The words hit me with an unexpected force, echoing our own argument from the other day. But this time, they weren’t aimed at me. They were a shield he was holding up against someone else, someone who had the power to make his shoulders slump in defeat. I peeked through a gap in the bookshelves.

He wasn’t the same person from class. The infuriating, charming facade was gone. He was standing with his back to me, one hand braced against a shelf of philosophy texts, his head bowed. He ran his free hand through his dark hair, a gesture of pure frustration. He looked trapped. He looked burdened.

He ended the call without another word, just a sharp click. For a long moment, he didn’t move. He just stood there, his shoulders tight, his head still bent as if under a physical weight. I saw the tension in the line of his back, the way his knuckles were white where he gripped his phone.
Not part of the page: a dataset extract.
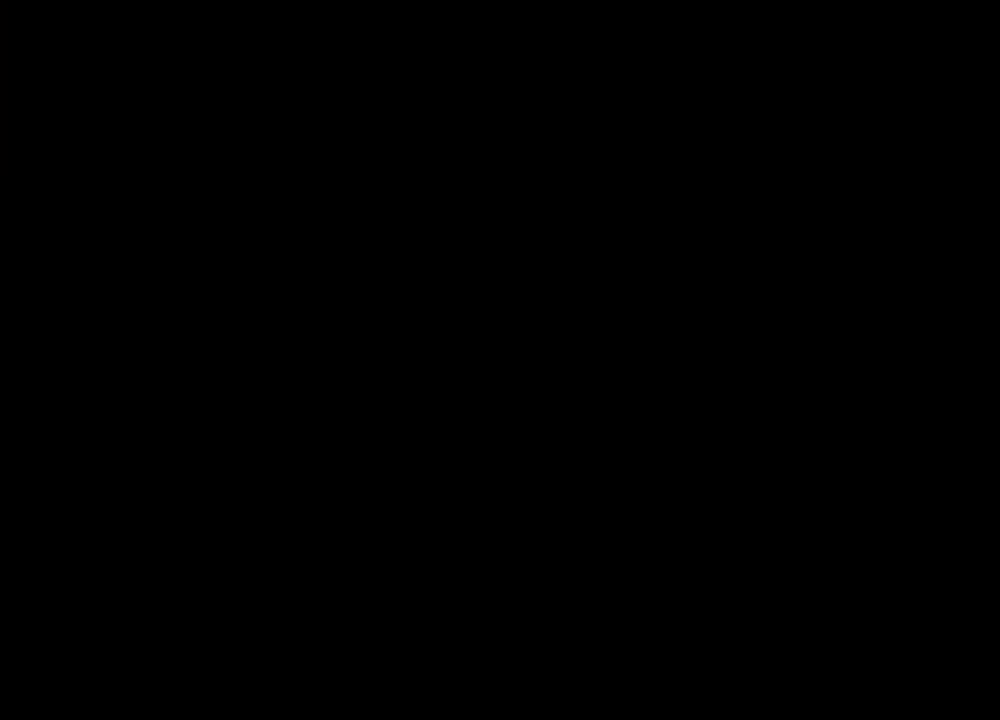
{"keys": [], "mouse": ["right"], "events": [[316, "tab", "down"], [450, "tab", "up"]]}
In that unguarded moment, he looked less like a privileged philosophy major playing games and more like someone fighting a battle I knew nothing about.

A strange, unwelcome feeling twisted in my gut. It wasn't pity. It was a flicker of something dangerously close to empathy. We were on opposite ends of the spectrum—he was rebelling against a future that was set in stone, and I was desperately trying to build one out of thin air. But the pressure, the crushing weight of a parent’s expectations, was a language we both apparently understood.

I sank back into my chair, my eyes staring blankly at the diagrams in my textbook. The neat, predictable world of covalent bonds had been disturbed again. All I could see was the image of Liam Sterling, standing alone in the quiet stacks, looking just as lost as I sometimes felt.